## Instructions for the task
Filter the records for "more" and keep each line that has it.

■ ■ ■ ■

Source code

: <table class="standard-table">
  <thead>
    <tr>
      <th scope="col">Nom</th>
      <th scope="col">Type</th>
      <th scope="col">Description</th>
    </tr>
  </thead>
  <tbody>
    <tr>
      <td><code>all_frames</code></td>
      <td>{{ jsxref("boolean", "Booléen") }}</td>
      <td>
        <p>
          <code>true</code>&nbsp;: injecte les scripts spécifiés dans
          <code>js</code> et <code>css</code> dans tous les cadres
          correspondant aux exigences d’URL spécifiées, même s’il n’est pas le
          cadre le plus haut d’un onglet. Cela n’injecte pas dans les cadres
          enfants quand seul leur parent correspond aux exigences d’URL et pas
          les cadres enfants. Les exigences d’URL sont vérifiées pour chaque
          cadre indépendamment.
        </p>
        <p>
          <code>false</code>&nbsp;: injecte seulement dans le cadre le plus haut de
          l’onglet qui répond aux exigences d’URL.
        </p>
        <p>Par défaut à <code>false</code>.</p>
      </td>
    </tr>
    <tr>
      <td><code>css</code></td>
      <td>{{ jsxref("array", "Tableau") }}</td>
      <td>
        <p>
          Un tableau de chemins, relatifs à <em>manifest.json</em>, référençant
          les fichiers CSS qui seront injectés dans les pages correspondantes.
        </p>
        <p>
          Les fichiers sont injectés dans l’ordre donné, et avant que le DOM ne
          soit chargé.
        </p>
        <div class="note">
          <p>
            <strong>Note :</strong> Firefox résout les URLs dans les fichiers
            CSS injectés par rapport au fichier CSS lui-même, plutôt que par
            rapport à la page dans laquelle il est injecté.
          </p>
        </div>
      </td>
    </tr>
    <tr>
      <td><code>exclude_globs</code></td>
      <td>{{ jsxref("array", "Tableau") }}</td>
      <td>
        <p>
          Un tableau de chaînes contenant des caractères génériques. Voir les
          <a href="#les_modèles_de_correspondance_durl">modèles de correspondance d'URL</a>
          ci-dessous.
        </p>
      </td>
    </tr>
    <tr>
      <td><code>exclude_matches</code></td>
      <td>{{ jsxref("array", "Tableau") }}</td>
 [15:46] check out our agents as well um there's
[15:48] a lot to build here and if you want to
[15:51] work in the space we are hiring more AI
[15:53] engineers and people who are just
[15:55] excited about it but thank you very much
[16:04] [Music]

■ ■ ■ ■

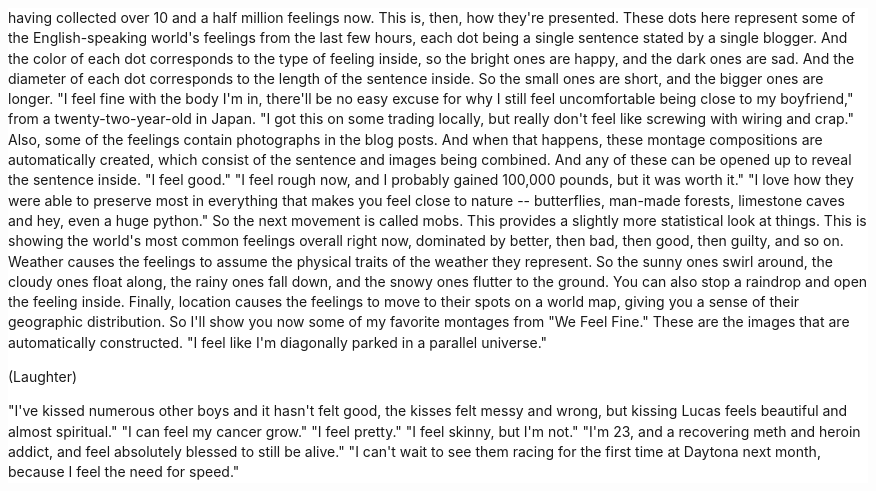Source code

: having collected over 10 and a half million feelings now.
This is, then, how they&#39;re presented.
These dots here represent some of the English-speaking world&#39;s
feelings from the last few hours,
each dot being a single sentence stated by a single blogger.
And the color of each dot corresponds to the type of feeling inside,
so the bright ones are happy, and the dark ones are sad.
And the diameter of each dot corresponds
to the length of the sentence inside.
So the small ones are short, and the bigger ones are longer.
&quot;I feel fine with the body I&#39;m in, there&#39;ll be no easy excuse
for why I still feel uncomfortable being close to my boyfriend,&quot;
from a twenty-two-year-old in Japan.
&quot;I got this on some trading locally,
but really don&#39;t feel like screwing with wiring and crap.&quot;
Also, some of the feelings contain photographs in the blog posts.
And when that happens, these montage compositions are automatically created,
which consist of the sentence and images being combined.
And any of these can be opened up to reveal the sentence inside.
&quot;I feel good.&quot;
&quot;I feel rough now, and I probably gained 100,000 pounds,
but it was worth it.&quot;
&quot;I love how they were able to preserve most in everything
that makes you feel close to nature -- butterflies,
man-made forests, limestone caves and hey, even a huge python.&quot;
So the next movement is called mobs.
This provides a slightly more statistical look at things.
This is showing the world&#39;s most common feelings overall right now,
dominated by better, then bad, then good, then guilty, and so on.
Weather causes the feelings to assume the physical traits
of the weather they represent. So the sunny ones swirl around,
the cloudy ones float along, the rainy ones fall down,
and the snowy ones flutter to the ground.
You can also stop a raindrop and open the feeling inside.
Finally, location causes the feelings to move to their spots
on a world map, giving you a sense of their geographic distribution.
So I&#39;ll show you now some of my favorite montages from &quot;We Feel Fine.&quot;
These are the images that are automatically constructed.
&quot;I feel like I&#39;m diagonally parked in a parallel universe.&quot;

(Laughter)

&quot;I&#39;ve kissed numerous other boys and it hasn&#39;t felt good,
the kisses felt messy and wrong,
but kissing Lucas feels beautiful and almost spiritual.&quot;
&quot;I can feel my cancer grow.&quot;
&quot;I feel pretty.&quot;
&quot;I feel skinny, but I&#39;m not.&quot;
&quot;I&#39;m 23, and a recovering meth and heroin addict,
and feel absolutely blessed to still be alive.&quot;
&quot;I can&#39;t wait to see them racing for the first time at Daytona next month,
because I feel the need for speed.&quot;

■ ■ ■ ■

## Output for this task
[15:51] work in the space we are hiring more AI
This provides a slightly more statistical look at things.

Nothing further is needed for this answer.